■ 本文抜粋
────
ガンジーさんが来た日。
・・・鼠穴では、テープが回っていた。
これは、ある種の「ひょうたんからコマ」企画です。
ガンジーさんが鼠穴に訪れた日、
「対談再録の鬼」と化したメリー木村が、
いちおう、とか言いつつテープを回していたんです。
それはそれで、コンテンツにしないでいいや、と
思っていたんだけれど、
「文字にしてみたら、やっぱりおもしろいんですけど」と、
メリー・鬼・木村が言ってきて、さ。
読んだら、やっぱりおもしろいや、ってことで。

お気楽に、ひとつ、3時のおやつでもいただきながら、
読んでみてくださいな。

第1回 失礼ですが、最初は好奇心からです。

第2回 死が、同情にまきこまれてしまうのかな。

第3回 縁と言うか、勘と言うか。

第4回 ご本人を目の前にして、ぬけぬけと。

第5回 ハンディを、力に変える人なので。

第6回 若い時の借金を返しているような気が。


(※しばらく、ガンジーさんが
  これまでに手がけてきた事業の話がありました)
糸井 しんどい仕事を一緒にしてきた友達って、
戦地をくぐった人どうし、みたいになりますよね。
────
■ 入力データ
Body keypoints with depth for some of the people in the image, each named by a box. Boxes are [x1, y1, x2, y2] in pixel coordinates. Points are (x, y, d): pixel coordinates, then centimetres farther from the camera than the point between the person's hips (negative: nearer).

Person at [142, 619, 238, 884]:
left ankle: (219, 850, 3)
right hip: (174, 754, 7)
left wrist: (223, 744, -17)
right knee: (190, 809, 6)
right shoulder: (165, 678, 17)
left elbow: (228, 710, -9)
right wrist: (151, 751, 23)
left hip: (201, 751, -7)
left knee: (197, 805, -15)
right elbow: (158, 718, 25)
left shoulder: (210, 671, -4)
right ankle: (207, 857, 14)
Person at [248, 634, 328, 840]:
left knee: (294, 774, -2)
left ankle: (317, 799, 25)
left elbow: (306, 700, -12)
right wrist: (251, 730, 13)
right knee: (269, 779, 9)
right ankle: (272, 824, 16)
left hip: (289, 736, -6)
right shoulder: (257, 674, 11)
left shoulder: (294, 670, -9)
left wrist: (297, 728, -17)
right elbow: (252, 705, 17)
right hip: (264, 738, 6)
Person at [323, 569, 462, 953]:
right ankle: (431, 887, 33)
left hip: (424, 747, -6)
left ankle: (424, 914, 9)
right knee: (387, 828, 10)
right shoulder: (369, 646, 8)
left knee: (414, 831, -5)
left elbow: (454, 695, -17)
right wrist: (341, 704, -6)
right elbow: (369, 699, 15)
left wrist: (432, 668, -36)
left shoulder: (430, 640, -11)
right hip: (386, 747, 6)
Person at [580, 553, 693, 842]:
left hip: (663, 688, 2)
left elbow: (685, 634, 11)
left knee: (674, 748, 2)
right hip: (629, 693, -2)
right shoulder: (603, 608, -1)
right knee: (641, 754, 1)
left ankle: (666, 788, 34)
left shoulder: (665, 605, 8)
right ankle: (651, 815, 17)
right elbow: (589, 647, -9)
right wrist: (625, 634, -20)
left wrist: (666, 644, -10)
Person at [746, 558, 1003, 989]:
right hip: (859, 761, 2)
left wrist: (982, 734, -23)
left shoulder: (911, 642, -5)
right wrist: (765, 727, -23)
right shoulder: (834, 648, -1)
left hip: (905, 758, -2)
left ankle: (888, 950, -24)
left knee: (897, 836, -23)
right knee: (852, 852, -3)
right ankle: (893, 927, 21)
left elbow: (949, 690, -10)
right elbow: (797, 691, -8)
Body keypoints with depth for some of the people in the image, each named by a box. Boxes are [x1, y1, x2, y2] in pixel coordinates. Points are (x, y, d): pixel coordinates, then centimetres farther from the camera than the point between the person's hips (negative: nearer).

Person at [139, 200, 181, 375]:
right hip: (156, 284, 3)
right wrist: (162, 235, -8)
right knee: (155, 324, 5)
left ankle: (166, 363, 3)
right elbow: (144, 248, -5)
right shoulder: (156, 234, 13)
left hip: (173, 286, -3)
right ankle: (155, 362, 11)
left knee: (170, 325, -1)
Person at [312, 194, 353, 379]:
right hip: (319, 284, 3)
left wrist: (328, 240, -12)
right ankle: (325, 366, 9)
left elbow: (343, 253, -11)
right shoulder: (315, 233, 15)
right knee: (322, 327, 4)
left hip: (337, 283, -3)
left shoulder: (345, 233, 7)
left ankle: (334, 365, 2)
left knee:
────
■ 設問
1. 本文を読んで、次の問いに答えてください。
(a) ガンジーさんが鼠穴を訪れた日にテープを回していたのは誰ですか。
(b) 第3回の題は何ですか。
(c) 糸井は、しんどい仕事を一緒にしてきた友達がどうなると言っていますか。
2. 本文の「これは、ある種の「ひょうたんからコマ」企画です。」を含む箇所から「読んだら、やっぱりおもしろいや、ってことで。」までを、「コンテンツ」を「記事」に改めて書き直してください。
この一覧は解答には使いません。

■ 解答
1.
(a) メリー木村
(b) 縁と言うか、勘と言うか。
(c) 戦地をくぐった人どうし、みたいになる。

2.
これは、ある種の「ひょうたんからコマ」企画です。
ガンジーさんが鼠穴に訪れた日、
「対談再録の鬼」と化したメリー木村が、
いちおう、とか言いつつテープを回していたんです。
それはそれで、記事にしないでいいや、と
思っていたんだけれど、
「文字にしてみたら、やっぱりおもしろいんですけど」と、
メリー・鬼・木村が言ってきて、さ。
読んだら、やっぱりおもしろいや、ってことで。